Я думала пробыть в Кальви не больше двух недель, но досадная неприятность расстроила мои планы. Уже много лет я страдала от болей в левой ноге; однажды я шла быстрым шагом по единственной там ровной дороге вдоль городской стены, и что то хрустнуло в левой лодыжке. Я оступилась и рухнула плашмя на дорогу. Нога мучительно болела. Никаких врачей там, разумеется, не было. Ходить я не могла, — видимо, растянула лодыжку — и все время проводила в постели либо на матраце в гостиной. Нечего было и думать одной отправляться в обратную дорогу. Надо ждать, когда хозяева соберутся домой и возьмут меня с собою. Приговоренная к постельному режиму, я написала главку о Карпе, сколь возможно сохраняя его язык и повадку. Я занялась любимым делом, и рассказ вылился сам собою, не пришлось даже править. Вечерами я читала компании дневную порцию написанного, и их оглушительный хохот поощрял меня к продолжению.
В Париже я показала ногу врачам, но те ничего не нашли. Я сильно хромала, хотя боли почти не чувствовала. Лишь год–полтора спустя, уже в Америке, я узнала, что порвала ахиллесово сухожилие. Прооперируйся я вовремя, и можно было сохранить нормальную ногу, а так я заполучила одно мучение с нею, и, видимо, уже до конца своих дней.
Все эти приятные, занятные и даже болезненные впечатления отвлекали меня от мыслей о том, что мое материальное положение с каждым месяцем становилось все тревожнее. Я расплачивалась за неопытность и глупости, которые понаделала в первые годы эмиграции. Предотвратить катастрофу мог только случай. Больно вспоминать, сколько бессонных ночей металась я в постели, воображая неизбежное.

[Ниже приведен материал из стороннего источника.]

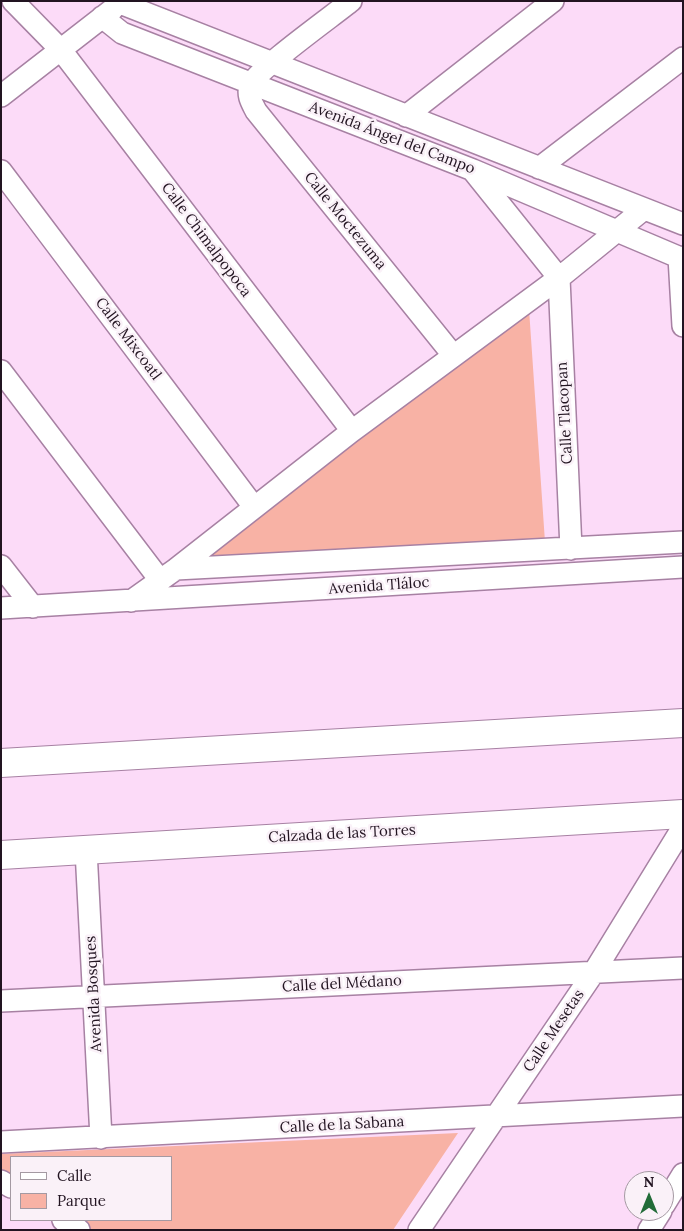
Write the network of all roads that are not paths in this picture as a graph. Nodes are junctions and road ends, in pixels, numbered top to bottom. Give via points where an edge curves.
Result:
1 (12, 1) edge
2 (351, 1) edge
3 (552, 1) edge
4 (122, 2) edge
5 (102, 17) junction
6 (61, 50) junction
7 (683, 58) edge
8 (272, 63) junction
9 (251, 83) junction
10 (1, 96) edge
11 (406, 116) junction
12 (539, 168) junction
13 (473, 170) junction
14 (1, 171) edge
15 (644, 209) junction
16 (679, 218) edge
17 (617, 230) junction
18 (681, 258) edge
19 (558, 278) junction
20 (683, 326) edge
21 (453, 354) junction
22 (1, 371) edge
23 (352, 431) junction
24 (254, 507) junction
25 (683, 542) edge
26 (571, 549) junction
27 (1, 566) edge
28 (683, 567) edge
29 (168, 574) junction
30 (131, 602) junction
31 (33, 607) junction
32 (1, 608) edge
33 (683, 723) edge
34 (1, 763) edge
35 (683, 814) edge
36 (683, 827) edge
37 (86, 850) junction
38 (1, 855) edge
39 (683, 968) edge
40 (594, 972) junction
41 (94, 997) junction
42 (1, 1001) edge
43 (683, 1106) edge
44 (496, 1116) junction
45 (101, 1138) junction
46 (1, 1142) edge
47 (683, 1174) edge
48 (674, 1189) edge
49 (65, 1221) edge
50 (79, 1230) edge
51 (419, 1230) edge

1 - 6 street
2 - 8 street
3 - 11 street
4 - 5 street
4 - 8 street, Avenida Ángel del Campo
5 - 6 street
5 - 9 street, Avenida Ángel del Campo via 122,33
6 - 10 street
6 - 23 street, Calle Chimalpopoca
7 - 12 street
8 - 9 street
8 - 11 street, Avenida Ángel del Campo
9 - 13 street, Avenida Ángel del Campo
9 - 21 street, Calle Moctezuma via 249,98 256,111
11 - 12 street, Avenida Ángel del Campo
12 - 15 street, Avenida Ángel del Campo
13 - 17 street, Avenida Ángel del Campo
13 - 19 street
14 - 24 street, Calle Mixcoatl
15 - 16 street, Avenida Ángel del Campo
15 - 17 street
17 - 18 street, Avenida Ángel del Campo
17 - 19 street
18 - 20 street
19 - 21 street
19 - 26 street, Calle Tlacopan
21 - 23 street
22 - 29 street
23 - 24 street
24 - 29 street
25 - 26 street, Avenida Tláloc
26 - 29 street, Avenida Tláloc
27 - 31 street
28 - 30 street, Avenida Tláloc
29 - 30 street
30 - 31 street, Avenida Tláloc
31 - 32 street, Avenida Tláloc
33 - 34 main road
35 - 37 main road, Calzada de las Torres
36 - 40 street, Calle Mesetas
37 - 38 main road, Calzada de las Torres
37 - 41 street, Avenida Bosques
39 - 40 street, Calle del Médano
40 - 41 street, Calle del Médano
40 - 44 street, Calle Mesetas
41 - 42 street, Calle del Médano
41 - 45 street, Avenida Bosques
43 - 44 street, Calle de la Sabana
44 - 45 street, Calle de la Sabana
44 - 51 street, Calle Mesetas
45 - 46 street, Calle de la Sabana
47 - 48 street
49 - 50 street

Мое дело давно переросло меня. Я уже не могла сама во все вникать и вынуждена была полагаться на других. С выбором сотрудников мне не везло: то это были безнадежные дилетанты, то невозможные профессионалы. Дилетанты, сами по себе честные люди, разбирались в делах еще меньше меня; профессионалы во всеоружии знаний плели интриги и работали на себя, о чем я не имела ни малейшего представления, за что и отвечала потом. Я вела оптовую торговлю и маялась, как меж двух жерновов, с поднаторевшими в своем деле заказчиками и торговцами, у которых брала материалы. И те и другие надували меня как могли. Заказчики выставляли надуманные претензии с целью сбить цену, они бесстыдно торговались и всегда брали верх. Оптовые торговцы сбывали мне свои товары по самой высокой цене. В Париже я была единственный дилетант в вышивальном деле, быстрый рост моего производства бесил конкурентов, а это были старые, с заслуженной репутацией фирмы. И то, что в этом диком положении оказалась женщина, делало его совсем скверным.

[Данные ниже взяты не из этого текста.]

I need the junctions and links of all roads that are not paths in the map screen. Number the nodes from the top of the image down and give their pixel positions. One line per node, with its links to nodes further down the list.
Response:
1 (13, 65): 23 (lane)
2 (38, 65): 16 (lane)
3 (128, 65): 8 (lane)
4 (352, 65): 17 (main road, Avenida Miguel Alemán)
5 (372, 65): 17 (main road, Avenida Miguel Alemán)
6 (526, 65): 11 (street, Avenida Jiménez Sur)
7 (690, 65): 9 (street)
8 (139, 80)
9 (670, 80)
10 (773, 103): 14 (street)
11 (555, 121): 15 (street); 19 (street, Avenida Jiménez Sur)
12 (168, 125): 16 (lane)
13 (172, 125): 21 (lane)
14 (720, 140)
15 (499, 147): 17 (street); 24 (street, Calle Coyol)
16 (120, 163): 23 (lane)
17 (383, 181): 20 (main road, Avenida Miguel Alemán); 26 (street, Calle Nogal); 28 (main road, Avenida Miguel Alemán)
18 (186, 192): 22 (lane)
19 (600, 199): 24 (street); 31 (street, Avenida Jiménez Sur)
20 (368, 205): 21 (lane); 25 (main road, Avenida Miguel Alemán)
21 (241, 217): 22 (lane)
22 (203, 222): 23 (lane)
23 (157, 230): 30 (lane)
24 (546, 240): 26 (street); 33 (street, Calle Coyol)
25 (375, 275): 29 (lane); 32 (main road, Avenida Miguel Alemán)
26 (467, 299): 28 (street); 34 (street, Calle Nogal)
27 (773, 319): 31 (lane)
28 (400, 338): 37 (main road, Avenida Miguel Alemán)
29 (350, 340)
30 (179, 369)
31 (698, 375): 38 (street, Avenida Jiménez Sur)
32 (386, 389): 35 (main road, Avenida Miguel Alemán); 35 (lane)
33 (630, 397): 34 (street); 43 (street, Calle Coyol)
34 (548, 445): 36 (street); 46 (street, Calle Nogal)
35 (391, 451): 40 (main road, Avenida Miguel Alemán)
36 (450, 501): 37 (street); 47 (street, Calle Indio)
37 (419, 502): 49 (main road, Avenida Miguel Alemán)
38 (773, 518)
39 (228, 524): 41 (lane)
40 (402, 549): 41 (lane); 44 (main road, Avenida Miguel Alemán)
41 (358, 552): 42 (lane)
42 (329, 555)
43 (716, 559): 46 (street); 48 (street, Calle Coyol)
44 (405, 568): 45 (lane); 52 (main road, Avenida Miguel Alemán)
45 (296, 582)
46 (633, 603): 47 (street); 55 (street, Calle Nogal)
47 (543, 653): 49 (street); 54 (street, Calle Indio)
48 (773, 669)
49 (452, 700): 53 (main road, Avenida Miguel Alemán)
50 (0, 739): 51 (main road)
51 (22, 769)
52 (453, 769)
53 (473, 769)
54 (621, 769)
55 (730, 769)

Кроме того, а скорее, прежде всего у меня никогда не было достаточно капитала, чтобы пустить его в дело, а оно расширялось, и я подбрасывала в него крохи, какие удавалось скопить. Росли долги, но я не решалась признать свое поражение. Тут объявилась некая русская, которая проявила огромный интерес к моим делам и предложила партнерство. Достаточно богатая, она могла выложить немалые деньги. Я согласилась. Очень скоро, уже рассчитавшись со мной, компаньонка стала проявлять недовольство. Вряд ли она в столь краткий срок могла рассчитывать на какую то прибыль; стало быть, раздражалась она из за чего то другого. И точно: она думала в придачу купить мою дружбу, а из этого ничего не вышло. Придравшись к чему то, компаньонка вчинила мне иск. Чтобы вернуть хотя бы часть суммы, пришлось расстаться с последней ценной вещью, что оставалась у меня, с жемчужным ожерельем, еще маминым. «Китмир» окончательно обескровел.

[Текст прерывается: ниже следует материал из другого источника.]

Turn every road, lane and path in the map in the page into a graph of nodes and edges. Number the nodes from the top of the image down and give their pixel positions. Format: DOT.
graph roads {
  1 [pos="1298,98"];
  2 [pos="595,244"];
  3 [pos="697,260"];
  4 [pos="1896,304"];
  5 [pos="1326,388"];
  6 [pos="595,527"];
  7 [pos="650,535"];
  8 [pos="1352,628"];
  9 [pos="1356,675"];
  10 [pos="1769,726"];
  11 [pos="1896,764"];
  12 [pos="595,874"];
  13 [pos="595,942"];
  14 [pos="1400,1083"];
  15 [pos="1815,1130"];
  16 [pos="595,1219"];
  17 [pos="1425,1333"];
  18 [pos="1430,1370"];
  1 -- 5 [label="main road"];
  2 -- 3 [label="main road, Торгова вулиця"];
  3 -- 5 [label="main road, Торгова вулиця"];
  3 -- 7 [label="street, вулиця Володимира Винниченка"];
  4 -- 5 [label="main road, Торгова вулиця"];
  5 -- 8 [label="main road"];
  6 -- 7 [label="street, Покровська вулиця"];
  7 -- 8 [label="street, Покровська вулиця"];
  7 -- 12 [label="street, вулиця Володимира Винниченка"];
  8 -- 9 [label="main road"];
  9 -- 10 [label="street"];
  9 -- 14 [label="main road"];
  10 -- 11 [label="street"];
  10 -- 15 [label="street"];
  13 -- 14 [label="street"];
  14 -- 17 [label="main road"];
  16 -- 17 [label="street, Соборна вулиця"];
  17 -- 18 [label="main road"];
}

И тут же новая напасть: вдруг, одним разом, прошла мода на вышивки. С упорством и отчаянием я еще сопротивлялась неблагоприятной перемене, хотя разумнее было сразу сдаться. Некоторое время «Китмир» жалко оборонялся, и наконец я решила покинуть поле боя. «Китмир» поглотила старая, уважаемая парижская фирма. Считаясь с его прежней известностью, моему делу оставили его название, и хотя «Китмир» теперь уже не был независимым, свою клиентуру он сохранил, и для нее он по–прежнему был «Китмир».